Diderot
Entretien entre d'Alembert
et Diderot
(1769)
Entretien entre d'Alembert et Diderot.
Le rêve de d'Alembert. Suite de l'entretien.
Garnier-Flammarion, 1965
(1/5)
D'ALEMBERT
J'avoue qu'un être qui existe quelque part et qui ne correspond à aucun point de l'espace ; un être qui est inétendu et qui occupe de l'étendue ; qui est tout entier sous chaque partie de cette étendue ; qui diffère essentiellement de la matière et qui lui est unie ; qui la suit et qui la meut sans se mouvoir ; qui agit sur elle et qui en subit toutes les vicissitudes ; un être dont je n'ai pas la moindre idée ; un être d'une nature aussi contradictoire est difficile à admettre. Mais d'autres obscurités attendent celui qui le rejette ; car enfin cette sensibilité que vous lui substituez, si c'est une qualité générale et essentielle de la matière, il faut que la pierre sente.
DIDEROT
Pourquoi non ?
D'ALEMBERT
Cela est dur à croire.
DIDEROT
Il y a sans doute cette différence entre le bloc de marbre et le tissu de chair ; mais vous concevez bien que ce n'est pas la seule.
D'ALEMBERT
Assurément.
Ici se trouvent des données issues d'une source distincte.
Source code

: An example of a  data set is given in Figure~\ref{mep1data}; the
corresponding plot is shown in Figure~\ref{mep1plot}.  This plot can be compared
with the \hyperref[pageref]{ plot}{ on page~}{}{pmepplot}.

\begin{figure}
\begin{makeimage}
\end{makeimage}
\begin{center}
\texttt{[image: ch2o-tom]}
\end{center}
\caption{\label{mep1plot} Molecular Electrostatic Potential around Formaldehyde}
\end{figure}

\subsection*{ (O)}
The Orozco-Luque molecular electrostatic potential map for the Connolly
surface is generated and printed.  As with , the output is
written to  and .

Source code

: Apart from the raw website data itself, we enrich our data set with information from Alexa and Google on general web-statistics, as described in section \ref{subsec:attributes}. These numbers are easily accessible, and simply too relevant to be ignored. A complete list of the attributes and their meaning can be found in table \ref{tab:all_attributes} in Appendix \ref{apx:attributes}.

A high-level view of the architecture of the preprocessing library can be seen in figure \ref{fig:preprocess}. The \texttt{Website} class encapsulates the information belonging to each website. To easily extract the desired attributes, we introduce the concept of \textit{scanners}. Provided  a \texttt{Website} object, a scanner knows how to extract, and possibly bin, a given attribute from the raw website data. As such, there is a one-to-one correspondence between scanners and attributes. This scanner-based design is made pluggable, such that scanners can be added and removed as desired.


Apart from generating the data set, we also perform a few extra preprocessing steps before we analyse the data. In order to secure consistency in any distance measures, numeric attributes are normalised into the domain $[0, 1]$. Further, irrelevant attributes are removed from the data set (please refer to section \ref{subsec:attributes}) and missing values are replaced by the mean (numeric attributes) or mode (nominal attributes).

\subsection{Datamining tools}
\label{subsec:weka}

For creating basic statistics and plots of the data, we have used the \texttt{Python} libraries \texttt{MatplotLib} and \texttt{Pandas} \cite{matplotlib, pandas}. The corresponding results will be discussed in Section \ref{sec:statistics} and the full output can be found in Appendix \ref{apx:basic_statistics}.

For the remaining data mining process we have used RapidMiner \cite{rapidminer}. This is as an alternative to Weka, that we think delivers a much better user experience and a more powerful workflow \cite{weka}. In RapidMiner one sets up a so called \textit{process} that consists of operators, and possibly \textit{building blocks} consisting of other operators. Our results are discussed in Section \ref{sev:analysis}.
Quelque ressemblance qu'il y ait entre la forme extérieure de l'homme et de la statue, il n'y a point de rapport entre leur organisation intérieure. Le ciseau du plus habile statuaire ne fait pas même un épiderme. Mais il y a un procédé fort simple pour faire passer une force morte à l'état de force vive ; c'est une expérience qui se répète sous nos yeux cent fois par jour ; au lieu que je ne vois pas trop comment on fait passer un corps de l'état de sensibilité inerte à l'état de sensibilité active.
DIDEROT
C'est que vous ne voulez pas le voir. C'est un phénomène aussi commun.
D'ALEMBERT
Et ce phénomène aussi commun, quel est-il, s'il vous plaît ?
DIDEROT
Je vais vous le dire, puisque vous en voulez avoir la honte. Cela se fait toutes les fois que vous mangez.
D'ALEMBERT
Toutes les fois que je mange !
DIDEROT
Oui ; car en mangeant, que faites-vous? Vous levez les obstacles qui s'opposaient à la sensibilité active de l'aliment. Vous l'assimilez avec vous-même ; vous en faites de la chair ; vous l'animalisez ; vous le rendez sensible ; et ce que vous exécutez sur un aliment, je l'exécuterai quand il me plaira sur le marbre.
D'ALEMBERT
Et comment cela ?
DIDEROT
Comment je le rendrai comestible.
D'ALEMBERT
Rendre le marbre comestible, cela ne me paraît pas facile.
DIDEROT
C'est mon affaire, que de vous en indiquer le procédé. Je prends la statue que vous voyez, je la mets dans un mortier, et à grands coups de pilon...
D'ALEMBERT
Doucement, s'il vous plaît : c'est le chef-d'œuvre de Falconet. Encore si c'était un morceau d'Huez ou d'un autre...
DIDEROT
Cela ne fait rien à Falconet ; la statue est payée, et Falconet
fait peu de cas de la considération présente, aucun de la considération
à venir.
D'ALEMBERT
Allons, pulvérisez donc.
DIDEROT
Lorsque le bloc de marbre est réduit en poudre impalpable, je mêle cette poudre à de l'humus ou terre végétale ; je les pétris bien ensemble ; j'arrose le mélange, je le laisse putréfier un an, deux ans, un siècle ; le temps ne me fait rien. Lorsque le tout s'est transformé en une matière à peu près homogène, en humus, savez-vous ce que je fais ?
D'ALEMBERT
Je suis sûr que vous ne mangez pas de l'humus.
DIDEROT
Non, mais il y a un moyen d'union, d'appropriation, entre l'humus et moi, un latus, comme vous dirait le chimiste.
D'ALEMBERT
Et ce latus, c'est la plante ?
DIDEROT
Fort bien. J'y sème des pois, des fèves, des choux, d'autres plantes légumineuses. Les plantes se nourrissent de la terre, et je me nourris des plantes.
D'ALEMBERT
Vrai ou faux, j'aime ce passage du marbre à l'humus, de l'humus au règne végétal, et du règne végétal au règne animal, à la chair.